© JUNGE FREIHEIT Verlag GmbH & Co.  www.jungefreiheit.de  17/10 23. April 2010

Aufgeschnappt
Zivilcourage in Wildwest
Matthias Bäkermann

Zivilcourage lohnt sich nicht.“ Der Münchner Uwe W. ist immer noch desillusioniert. „Ich war zuvor ein unbescholtener Bürger. Jetzt hab ich einen Strafbefehl wegen gefährlicher Körperverletzung“, zitiert den 42jährigen Polsterer am Montag das Boulevard-Blatt tz.

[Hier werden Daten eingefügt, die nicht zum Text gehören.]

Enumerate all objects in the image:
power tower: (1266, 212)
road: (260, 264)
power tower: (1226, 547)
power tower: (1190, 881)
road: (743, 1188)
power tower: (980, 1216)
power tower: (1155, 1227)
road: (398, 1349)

Dabei habe er am 10. November 2009 nur zwei Frauen geholfen, die am U-Bahnhof Implerstraße belästigt und angegriffen wurden. Uwe W. beobachtete, wie der betrunkene Savas K. der 48jährigen Grafikerin mit voller Wucht seine Bierflasche an den Kopf schlägt, die 61jährige Begleiterin anschreit, beleidigt und bedroht. Uwe W. kümmert sich sofort um die aus einer Platzwunde Blutende, Polizei und Notarzt werden verständigt. Als sich der betrunkene Täter durch die umherstehenden Schaulustigen schiebt, will Uwe W. den 26jährigen Griechen zurückhalten und ihm seine Bierflasche entreißen. Nach einer kurzen Rangelei schubst er Savas K. schließlich energisch von sich, worauf der Betrunkene (2,0 Promille) ins Gleisbett der U-Bahn stürzt und sich die Hand bricht.

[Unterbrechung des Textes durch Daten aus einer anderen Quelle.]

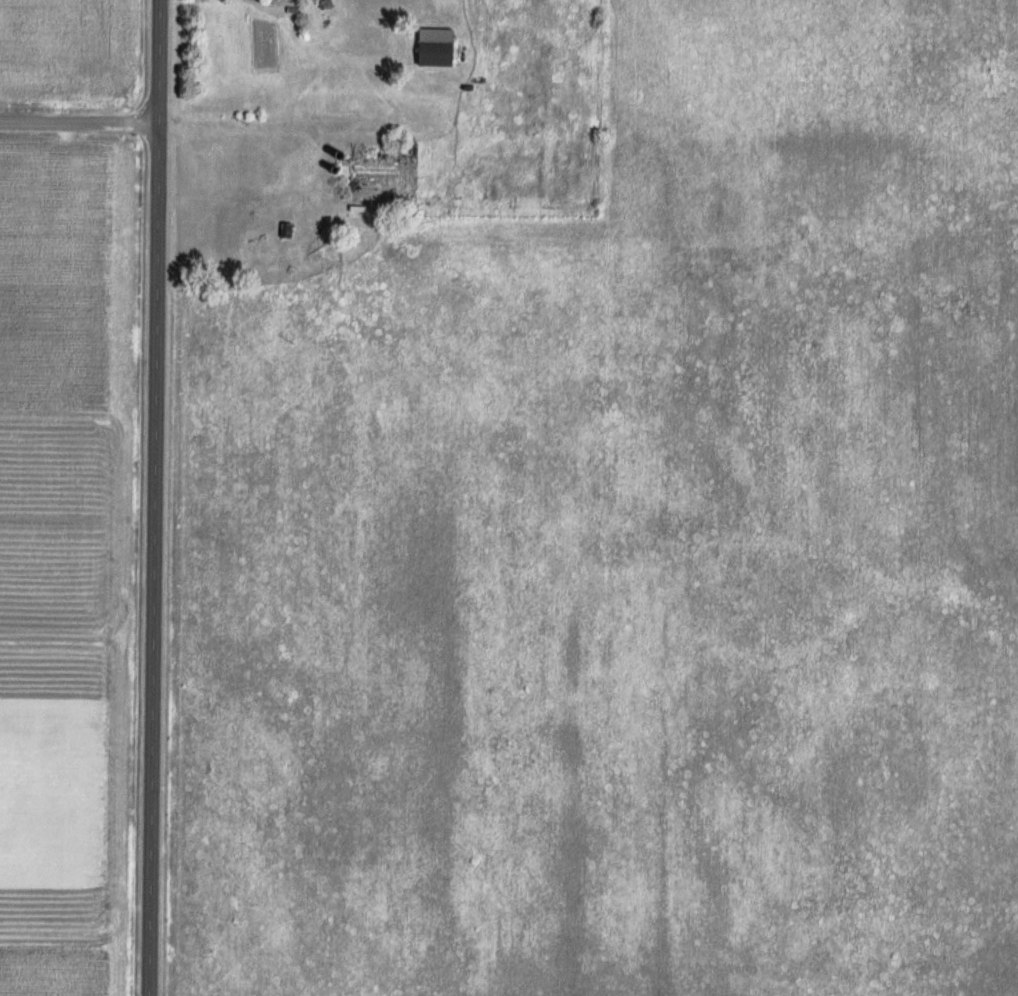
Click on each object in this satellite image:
building: (428, 47)
road: (79, 124)
building: (269, 141)
road: (154, 498)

„Das war eine eindeutige Nothilfeüberschreitung“, begründet Amtsgerichtsprecherin Ingrid Kaps gegenüber der JF den im Januar ergangenen Strafbefehl von 40 Tagessätzen à 15 Euro an den Münchner. Dieser sei gut noch bedient, weil Savas K. sich noch viel gefährlicher hätte verletzen können. „Wir leben doch nicht in Wildwest“, kommentiert Kaps Uwe Ws. Aktion. Finanzielle Hilfsangebote von empörten Bürgern leitet dieser inzwischen an die Dominik-Brunner-Stiftung weiter. Brunner stellte sich 2009 schützend vor vier bedrohte Kinder. Seine Zivilcourage bezahlte er darauf mit dem Leben.